Work item
Across the entries that follow, how many lines have the word "linecap" in them? Give only the number.

Material for this task
┏━━

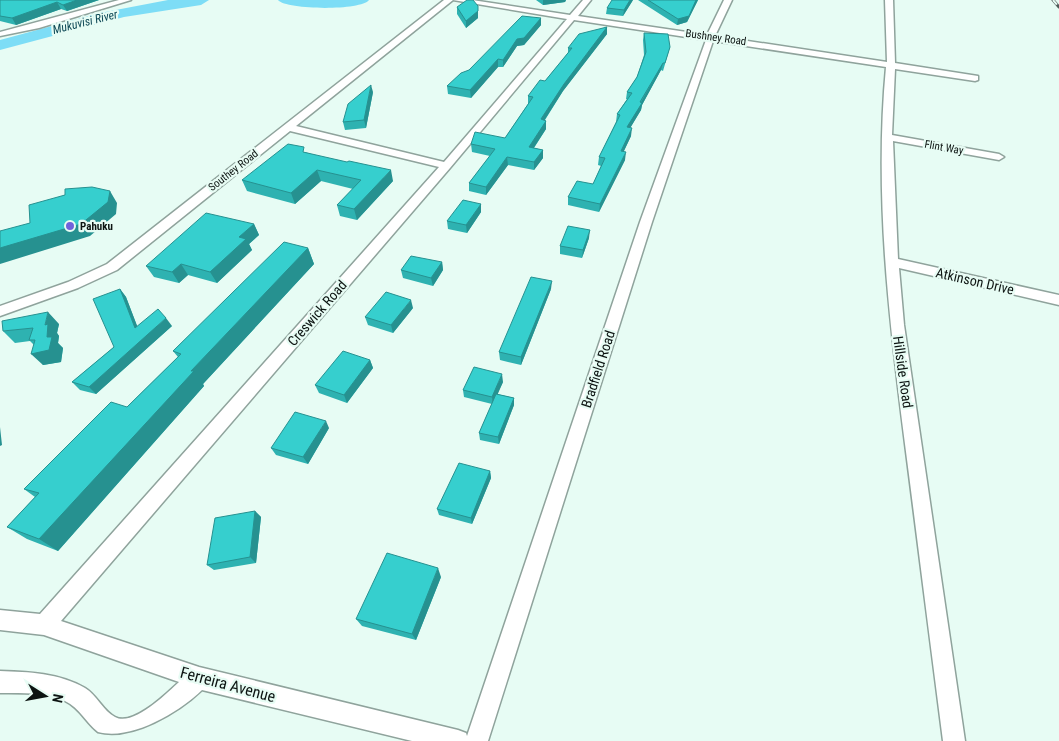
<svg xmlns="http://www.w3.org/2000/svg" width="1059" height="741" viewBox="0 0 1059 741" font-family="'Roboto Condensed',sans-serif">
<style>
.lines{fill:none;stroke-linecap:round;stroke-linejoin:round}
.river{fill:#7dddf6;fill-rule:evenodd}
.street-casing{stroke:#8fa39c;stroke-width:3}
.street{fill:#fff;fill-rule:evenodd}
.rail-casing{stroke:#4f5a57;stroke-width:3}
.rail{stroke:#e7fcf4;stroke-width:2;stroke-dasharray:6;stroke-linecap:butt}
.wall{fill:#2eb2b1}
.shaded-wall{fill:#269190}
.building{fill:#36cfce;stroke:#269190}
.poi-dot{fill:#7061db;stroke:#e7fcf4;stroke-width:2}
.labels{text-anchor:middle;stroke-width:4.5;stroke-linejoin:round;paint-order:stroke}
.far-street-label{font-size:11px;fill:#0d1412;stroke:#e7fcf4}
.far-poi-label{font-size:11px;font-weight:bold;fill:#0d1412;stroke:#e7fcf4;text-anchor:start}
.far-water-label{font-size:12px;font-style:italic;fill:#0c4754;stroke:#e7fcf4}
.street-label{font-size:14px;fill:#0d1412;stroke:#e7fcf4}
.near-street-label{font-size:16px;fill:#0d1412;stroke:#e7fcf4}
</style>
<rect width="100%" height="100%" fill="#e7fcf4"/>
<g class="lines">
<path class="river" d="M168 0H209L201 5 124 17 0 50V40L100 13Z
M278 0H369C361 11 286 10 278 0Z"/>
<g class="street-casing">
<path id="street" d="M119 0H131L39 28 0 36V32Z
M444 0H453L296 126 444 162 567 19 453 0H472L570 15 583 0H591L578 16 707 35 724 0H732L715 36 887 62 885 0H893L895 63 978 76V80L975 81 895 69 892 135 999 154 1004 157 999 160 893 141 898 259 1059 295V305L899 268 904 325 965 741H943C930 642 918 543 905 444 889 319 874 194 886 67L713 41 652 222 488 741H412L202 690C179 712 132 741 98 732 86 723 80 708 65 701 45 692 21 693 0 693V671C29 672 59 673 85 688 97 695 103 711 115 717 133 727 167 693 179 682L44 635 0 630V610L40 614 439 167 290 131 117 270 78 288 0 316V306L68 282 107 264ZM574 20 706 40 640 222 467 736 466 733 458 730 199 667 61 621 450 168Z"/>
</g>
<use href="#street" class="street"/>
<g class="rail-casing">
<path id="rail" d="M1053 0 1059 7"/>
</g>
<use href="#rail" class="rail"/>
</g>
<path class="wall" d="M0 0H99L67 11 61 9 16 25 0 21Z
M536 0H566L565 2 543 5Z
M633 0 623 16 606 14 607 8Z
M638 0H698L687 22 677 25Z
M457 7 478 18 466 28 457 14Z
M541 18V25L524 45 517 46 503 67H498L471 98 448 94 447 86Z
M607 27V34L563 91 545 120 546 121V129L534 148 543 150V158L534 170 508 165 486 195 469 191V183L490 156 472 152 471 144 505 138 528 104V96L545 81 568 53V48Z
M644 33 670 47 663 71 661 70 642 105 641 110 630 128 631 136 624 151 625 160 599 212 568 205V197L593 184 601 166 598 165 599 157 616 122 617 114 627 99H626L627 92 637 77 644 55 643 40Z
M373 92 366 128 345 130 343 122Z
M305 152 393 181 357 220 340 216 337 205 353 189 321 181 295 204 247 191 242 180Z
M481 204V212L467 233 448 229 447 221Z
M254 224 259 235 249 244 252 250 217 283 188 275 179 283 154 277 146 266Z
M589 238 582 258 560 254V246Z
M308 248 314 264 203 384 204 386 58 551 27 539 7 527 35 497 24 489 127 407 178 357 173 351Z
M442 262 443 270 433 286 403 278 401 270Z
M120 289 126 297 137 326H172L96 394 80 390 72 382 114 347Z
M551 289 521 365 500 360 499 352Z
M413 308 393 333 368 325 365 317Z
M59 324 57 333 59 336 58 343 63 348 61 362 43 365 34 345 30 341 15 343 3 331Z
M370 360 373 368 347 403 319 393 315 385Z
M503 382 497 394 514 398V405L499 444 480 440 479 433 492 404 464 397 463 390Z
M329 428 308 464 276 455 271 448Z
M490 471 491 478 472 524 439 515 437 509Z
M255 511 261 517 256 563 214 570 207 565Z
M441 577 416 640 362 626 356 619Z"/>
<path class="shaded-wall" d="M77 0H99L67 11 63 5Z
M543 0H566L565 2 543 5Z
M630 0H633L623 16 624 10Z
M696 0H698L687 22 677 25 678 19Z
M57 2 61 9 16 25 12 18Z
M478 6V18L466 28V21Z
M541 18V25L524 45 517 46 503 67V60L517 39Z
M607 27V34L563 91 540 127 541 119 564 84Z
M498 59V67L471 98 470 90Z
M663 63 661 70 642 105 641 110 626 135 627 127Z
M371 85 373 92 366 128 364 120Z
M546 121V129L529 155V147Z
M632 128 631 136 620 159 621 151Z
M543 150V158L534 170V162Z
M626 152 625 160 599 212 600 204Z
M507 157 508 165 486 195V187Z
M317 170 321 181 295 204 291 193Z
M391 170 393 181 357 220 354 209Z
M110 191 117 203 116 214 90 236 0 264V248Z
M481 204V212L467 233 466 225Z
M254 224 259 235 249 244 252 250 217 283 210 272 239 237Z
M590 230 589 238 582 258 583 250Z
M308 248 314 264 203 384 204 386 58 551 39 539 191 371Z
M442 262 443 270 433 286 431 278Z
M181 264 188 275 179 283 172 272Z
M552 281 551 289 521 365V357Z
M120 289 126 297 141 336 135 328Z
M411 300 413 308 393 333 391 325Z
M48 312 59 324 57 333 59 336 58 343 63 348 61 362 43 365 31 354 47 337 45 325Z
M166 318 172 326 96 394 89 387Z
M370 360 373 368 347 403 344 395Z
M502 374 503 382 493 405 492 397Z
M514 398V405L499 444 498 437Z
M326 421 329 428 308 464 303 457Z
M0 427 2 445 0 446Z
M490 471 491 478 472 524 471 518Z
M255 511 261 517 256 563 250 557Z
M438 568 441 577 416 640 412 634Z"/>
<path class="building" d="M0 0H77L63 5 57 2 12 18 0 16Z
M467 0H473L478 6V11L466 21 457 7Z
M612 0H630L624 10 607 8Z
M648 0H696L689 16 678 19Z
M522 16 541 18 524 38 517 39 503 60 498 59 470 90 447 86 461 73 469 70Z
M607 27 564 84 541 119 546 121 529 147 543 150 534 162 507 157 486 187 469 183 495 149 471 144 475 132 505 138 533 97 528 96 540 80 545 81 572 48H568L579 34Z
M644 33 668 34 670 47 665 63H663L640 102 642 103 627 127 632 128 621 151 626 152 600 204 568 197 577 181 593 184 605 158 599 157 620 115 617 114 632 93 627 92 637 77 646 52Z
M371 85 364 120 343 122 348 104Z
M288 144 304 147 303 152 347 162 349 161 391 170 354 209 337 205 361 180 317 170 291 193 242 180Z
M92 187 110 191 108 202 81 224 0 248V231L30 223 29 205 65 195V189Z
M463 200 481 204 466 225 447 221Z
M206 213 254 224 239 237 246 239 210 272 181 264 172 272 146 266Z
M568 226 590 230 583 250 560 246Z
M284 242 308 248 191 371H194L39 539 7 527 39 493 24 489 111 402 127 407 181 354 173 351Z
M411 256 442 262 431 278 401 270Z
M531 277 552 281 521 357 499 352Z
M120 289 135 328 158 309 166 318 89 387 72 382 114 347 93 299Z
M386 292 411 300 391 325 365 317Z
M48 312 45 325 48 324 47 337H52L49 350 31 354 35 340H29L33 328 3 331 2 321Z
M343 351 370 360 344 395 315 385Z
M474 367 502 374 492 397 463 390Z
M496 394 514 398 498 437 479 433Z
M295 412 326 421 303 457 271 448Z
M459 463 490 471 471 518 437 509Z
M255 511 250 557 207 565 215 518Z
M387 553 438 568 412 634 356 619Z"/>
<circle class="poi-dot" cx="70" cy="226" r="5"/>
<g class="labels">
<g class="far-street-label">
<text transform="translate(716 37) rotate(8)" y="4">Bushney Road</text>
<text transform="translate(944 147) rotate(10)" y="4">Flint Way</text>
<text transform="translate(233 170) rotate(-38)" y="4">Southey Road</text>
</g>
<g class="far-poi-label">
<text x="80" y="230">Pahuku</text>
</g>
<g class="far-water-label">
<text transform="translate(85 22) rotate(-14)" y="4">Mukuvisi River</text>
</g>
<g class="street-label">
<text transform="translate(975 281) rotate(13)" y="5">Atkinson Drive</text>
<text transform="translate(317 313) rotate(-49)" y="5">Creswick Road</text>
<text transform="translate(598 369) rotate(-72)" y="5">Bradfield Road</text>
<text transform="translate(903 372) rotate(82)" y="5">Hillside Road</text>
</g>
<g class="near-street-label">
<text transform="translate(228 684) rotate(15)" y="6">Ferreira Avenue</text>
</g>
</g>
<g transform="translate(45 696) rotate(101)" stroke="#e7fcf4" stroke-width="4" paint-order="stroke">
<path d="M0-4L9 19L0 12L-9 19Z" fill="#0d1412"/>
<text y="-8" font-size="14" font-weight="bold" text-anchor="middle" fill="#0d1412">N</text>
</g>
</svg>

┗━━

Task output
2